• **Work order 1**
Copy from the passage on inference to the best explanation the span from "No! If anything, it" up to and including "of the evidence.", word for word.

• **Document section**
====
Is inference to the best explanation just a special case of more general forms of confirmation procedure?
No! If anything, it is the other way around — like the blind men’s encounter with the elephant, other forms of confirmation procedure can be interpreted as narrowly viewed cases of inference to the best explanation.
Inference to the Best Explanation
This is a form of inductive inference that depends for its justification on the quality of explanation that the inference provides for the evidence. Seen as a confirmation procedure, one judges that the evidence confirms the hypothesis when the hypothesis is the best available explanation of the evidence.
Gilbert Harman gave the method its label (henceforth “IBE”) in his 1965 article of that title(1) — while acknowledging that the method was not his creation and has been around for a while. In Harman’s description of IBE, he says:
“The inference to the best explanation” corresponds approximately to what others have called “abduction,” “the method of hypothesis,” “hypothetic inference,” “the method of elimination,” “eliminative induction,” and “theoretical inference.” . . . I prefer my own terminology because I believe that it avoids most of the misleading suggestions of the alternative terminologies.
In making this inference one infers, from the fact that a certain hypothesis would explain the evidence, to the truth of that hypothesis. In general, there will be several hypotheses which might explain the evidence, so one must be able to reject all such alternative hypotheses before one is warranted in making the inference. Thus one infers, from the premise that a given hypothesis would provide a “better” explanation for the evidence than would any other hypothesis, to the conclusion that the given hypothesis is true.”
Consider a somewhat pragmatist notion of “true-enough” — where an hypothesis is “true-enough” if and only if it is empirically successful (results in predictions and deductive entailments that correctly describe our empirical experiences, within the accuracy of our practical requirements). Obviously, this notion is context relative. That the length of this table is 5 feet (or 1.5 meters) is true-enough if I am ordering a table cloth. But not nearly true-enough if I am cutting a piece of glass to top the table. Newton’s theory of Gravity is true-enough if we are plotting a trip to the Moon. It is not true-enough if we are trying to predict the precession of the orbit of Mercury. That the tracks in the snow were the result of a passing rabbit is true-enough if little rides on the inference. It may not be true-enough if we have to bet our life on the inference. In employing IBE, one infers from the judgement that a particular hypothesis (theory) explains the evidence, to the conclusion that the hypothesis is true-enough for current purposes. Thus, IBE is neutral with regard to the theory of truth that is brought to the discussion.
====
• **Data to process**
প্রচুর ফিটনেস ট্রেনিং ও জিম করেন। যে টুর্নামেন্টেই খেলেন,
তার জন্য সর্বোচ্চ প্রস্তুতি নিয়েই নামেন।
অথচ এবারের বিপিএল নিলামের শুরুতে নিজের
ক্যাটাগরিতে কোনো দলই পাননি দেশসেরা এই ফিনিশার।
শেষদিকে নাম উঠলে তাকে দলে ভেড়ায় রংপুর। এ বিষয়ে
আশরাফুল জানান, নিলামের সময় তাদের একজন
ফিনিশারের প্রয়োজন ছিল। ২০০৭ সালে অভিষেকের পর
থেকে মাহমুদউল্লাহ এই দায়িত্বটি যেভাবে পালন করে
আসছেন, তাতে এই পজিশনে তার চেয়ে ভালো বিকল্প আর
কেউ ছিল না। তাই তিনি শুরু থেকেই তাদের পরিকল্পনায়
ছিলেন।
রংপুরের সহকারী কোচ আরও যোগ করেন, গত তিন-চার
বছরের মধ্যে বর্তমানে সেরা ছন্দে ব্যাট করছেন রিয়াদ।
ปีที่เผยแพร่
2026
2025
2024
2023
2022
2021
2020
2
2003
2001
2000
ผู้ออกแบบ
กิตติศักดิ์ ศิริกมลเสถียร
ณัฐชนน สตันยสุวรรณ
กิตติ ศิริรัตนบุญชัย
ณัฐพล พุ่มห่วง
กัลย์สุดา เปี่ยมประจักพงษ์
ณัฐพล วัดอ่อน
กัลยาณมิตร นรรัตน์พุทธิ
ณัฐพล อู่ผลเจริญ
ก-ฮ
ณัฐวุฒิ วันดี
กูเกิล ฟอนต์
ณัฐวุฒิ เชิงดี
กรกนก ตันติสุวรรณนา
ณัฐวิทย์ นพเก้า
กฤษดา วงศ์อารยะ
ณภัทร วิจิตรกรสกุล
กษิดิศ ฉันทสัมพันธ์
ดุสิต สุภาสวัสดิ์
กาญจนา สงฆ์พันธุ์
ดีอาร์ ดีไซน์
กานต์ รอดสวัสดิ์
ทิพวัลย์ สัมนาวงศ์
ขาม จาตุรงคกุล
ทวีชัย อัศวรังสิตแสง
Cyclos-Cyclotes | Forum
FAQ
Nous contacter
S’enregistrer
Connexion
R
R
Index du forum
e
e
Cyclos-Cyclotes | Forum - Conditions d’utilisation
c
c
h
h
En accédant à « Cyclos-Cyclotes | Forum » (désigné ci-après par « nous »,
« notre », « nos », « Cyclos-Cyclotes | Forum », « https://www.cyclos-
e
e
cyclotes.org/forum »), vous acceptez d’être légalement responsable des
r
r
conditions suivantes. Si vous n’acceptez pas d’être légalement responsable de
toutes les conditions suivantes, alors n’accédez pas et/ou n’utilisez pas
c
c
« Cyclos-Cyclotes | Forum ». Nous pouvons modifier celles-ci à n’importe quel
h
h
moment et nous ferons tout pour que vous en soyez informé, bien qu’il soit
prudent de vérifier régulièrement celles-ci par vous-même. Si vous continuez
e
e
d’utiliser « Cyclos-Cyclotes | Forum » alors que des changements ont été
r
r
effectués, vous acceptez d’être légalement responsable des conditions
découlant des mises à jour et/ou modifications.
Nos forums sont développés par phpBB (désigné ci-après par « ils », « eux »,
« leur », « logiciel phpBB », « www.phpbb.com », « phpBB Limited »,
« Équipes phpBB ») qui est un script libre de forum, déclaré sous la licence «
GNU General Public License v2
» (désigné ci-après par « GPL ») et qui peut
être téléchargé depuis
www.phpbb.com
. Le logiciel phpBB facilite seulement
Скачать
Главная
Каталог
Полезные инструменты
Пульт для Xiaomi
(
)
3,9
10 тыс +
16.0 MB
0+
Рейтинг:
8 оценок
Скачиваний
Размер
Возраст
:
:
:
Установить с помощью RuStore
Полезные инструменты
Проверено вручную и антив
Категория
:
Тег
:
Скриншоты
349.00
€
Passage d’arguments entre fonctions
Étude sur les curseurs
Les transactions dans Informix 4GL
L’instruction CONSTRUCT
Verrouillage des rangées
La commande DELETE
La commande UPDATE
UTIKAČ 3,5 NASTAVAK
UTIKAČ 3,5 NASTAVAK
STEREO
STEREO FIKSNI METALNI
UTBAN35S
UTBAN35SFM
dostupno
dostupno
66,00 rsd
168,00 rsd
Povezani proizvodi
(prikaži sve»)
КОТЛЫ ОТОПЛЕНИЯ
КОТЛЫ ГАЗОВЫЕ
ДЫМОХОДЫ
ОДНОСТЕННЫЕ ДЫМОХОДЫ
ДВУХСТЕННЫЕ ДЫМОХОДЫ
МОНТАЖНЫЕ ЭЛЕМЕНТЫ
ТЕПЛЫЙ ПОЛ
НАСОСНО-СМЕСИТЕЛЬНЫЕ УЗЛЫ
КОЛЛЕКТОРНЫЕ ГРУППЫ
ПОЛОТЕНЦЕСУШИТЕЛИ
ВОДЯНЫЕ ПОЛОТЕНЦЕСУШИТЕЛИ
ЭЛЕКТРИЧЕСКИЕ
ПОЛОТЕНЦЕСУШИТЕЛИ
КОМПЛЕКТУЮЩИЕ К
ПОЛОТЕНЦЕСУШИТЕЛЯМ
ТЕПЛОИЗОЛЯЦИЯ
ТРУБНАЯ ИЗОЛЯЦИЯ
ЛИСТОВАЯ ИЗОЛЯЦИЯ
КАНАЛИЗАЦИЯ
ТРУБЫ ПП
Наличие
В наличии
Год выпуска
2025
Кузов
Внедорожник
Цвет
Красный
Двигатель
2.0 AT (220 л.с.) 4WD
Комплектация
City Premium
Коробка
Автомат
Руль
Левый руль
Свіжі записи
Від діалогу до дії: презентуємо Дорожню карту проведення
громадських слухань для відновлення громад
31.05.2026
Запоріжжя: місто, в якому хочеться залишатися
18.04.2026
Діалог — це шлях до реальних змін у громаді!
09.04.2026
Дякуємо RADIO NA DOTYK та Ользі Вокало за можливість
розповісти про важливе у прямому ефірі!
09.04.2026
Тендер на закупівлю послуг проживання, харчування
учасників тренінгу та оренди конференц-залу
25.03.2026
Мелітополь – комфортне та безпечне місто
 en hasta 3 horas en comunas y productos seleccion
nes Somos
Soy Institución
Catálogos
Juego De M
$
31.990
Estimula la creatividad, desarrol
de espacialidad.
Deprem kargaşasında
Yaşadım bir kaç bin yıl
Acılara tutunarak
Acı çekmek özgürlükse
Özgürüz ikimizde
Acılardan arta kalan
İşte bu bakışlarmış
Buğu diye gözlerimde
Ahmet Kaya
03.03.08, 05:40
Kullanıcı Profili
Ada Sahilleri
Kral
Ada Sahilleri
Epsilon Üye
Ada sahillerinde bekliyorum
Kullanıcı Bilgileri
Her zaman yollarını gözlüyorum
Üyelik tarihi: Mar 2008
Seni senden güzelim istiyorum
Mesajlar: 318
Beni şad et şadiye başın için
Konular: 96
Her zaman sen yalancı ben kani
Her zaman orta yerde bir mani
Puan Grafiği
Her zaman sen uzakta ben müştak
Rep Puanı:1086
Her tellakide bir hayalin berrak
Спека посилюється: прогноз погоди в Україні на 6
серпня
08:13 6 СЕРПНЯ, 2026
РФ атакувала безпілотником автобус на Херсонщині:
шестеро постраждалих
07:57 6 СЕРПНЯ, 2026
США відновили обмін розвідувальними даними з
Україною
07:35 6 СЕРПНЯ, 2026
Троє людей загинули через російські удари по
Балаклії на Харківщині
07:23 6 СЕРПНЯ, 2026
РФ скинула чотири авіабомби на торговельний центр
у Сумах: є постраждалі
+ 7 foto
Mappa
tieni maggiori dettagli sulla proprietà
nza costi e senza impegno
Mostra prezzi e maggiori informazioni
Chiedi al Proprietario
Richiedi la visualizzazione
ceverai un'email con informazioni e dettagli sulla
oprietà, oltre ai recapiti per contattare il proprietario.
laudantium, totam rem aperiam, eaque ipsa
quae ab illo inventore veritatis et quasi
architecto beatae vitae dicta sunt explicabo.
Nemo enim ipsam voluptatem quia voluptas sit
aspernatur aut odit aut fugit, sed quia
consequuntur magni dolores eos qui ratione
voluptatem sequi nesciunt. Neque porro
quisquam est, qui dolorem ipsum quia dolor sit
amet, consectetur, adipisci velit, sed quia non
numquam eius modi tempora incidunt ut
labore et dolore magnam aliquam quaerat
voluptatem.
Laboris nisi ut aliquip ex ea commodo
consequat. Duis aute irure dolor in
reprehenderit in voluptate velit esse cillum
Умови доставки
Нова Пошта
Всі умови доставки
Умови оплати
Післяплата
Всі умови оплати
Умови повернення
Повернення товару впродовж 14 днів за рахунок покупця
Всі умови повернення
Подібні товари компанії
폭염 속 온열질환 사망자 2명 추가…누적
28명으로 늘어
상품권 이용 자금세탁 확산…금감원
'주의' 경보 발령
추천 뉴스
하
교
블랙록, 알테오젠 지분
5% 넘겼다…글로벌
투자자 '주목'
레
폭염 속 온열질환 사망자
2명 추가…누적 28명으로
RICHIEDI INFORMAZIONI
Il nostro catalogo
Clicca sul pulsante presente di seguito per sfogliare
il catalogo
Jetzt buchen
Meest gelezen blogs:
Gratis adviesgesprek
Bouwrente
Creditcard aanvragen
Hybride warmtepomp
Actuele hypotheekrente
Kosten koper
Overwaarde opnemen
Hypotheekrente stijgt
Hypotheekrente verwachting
====
• **Work order 2**
List each line of the records that contains the word "commande".

• **Answer area 1**
No! If anything, it is the other way around — like the blind men’s encounter with the elephant, other forms of confirmation procedure can be interpreted as narrowly viewed cases of inference to the best explanation.
Inference to the Best Explanation
This is a form of inductive inference that depends for its justification on the quality of explanation that the inference provides for the evidence. Seen as a confirmation procedure, one judges that the evidence confirms the hypothesis when the hypothesis is the best available explanation of the evidence.

• **Answer area 2**
La commande DELETE
La commande UPDATE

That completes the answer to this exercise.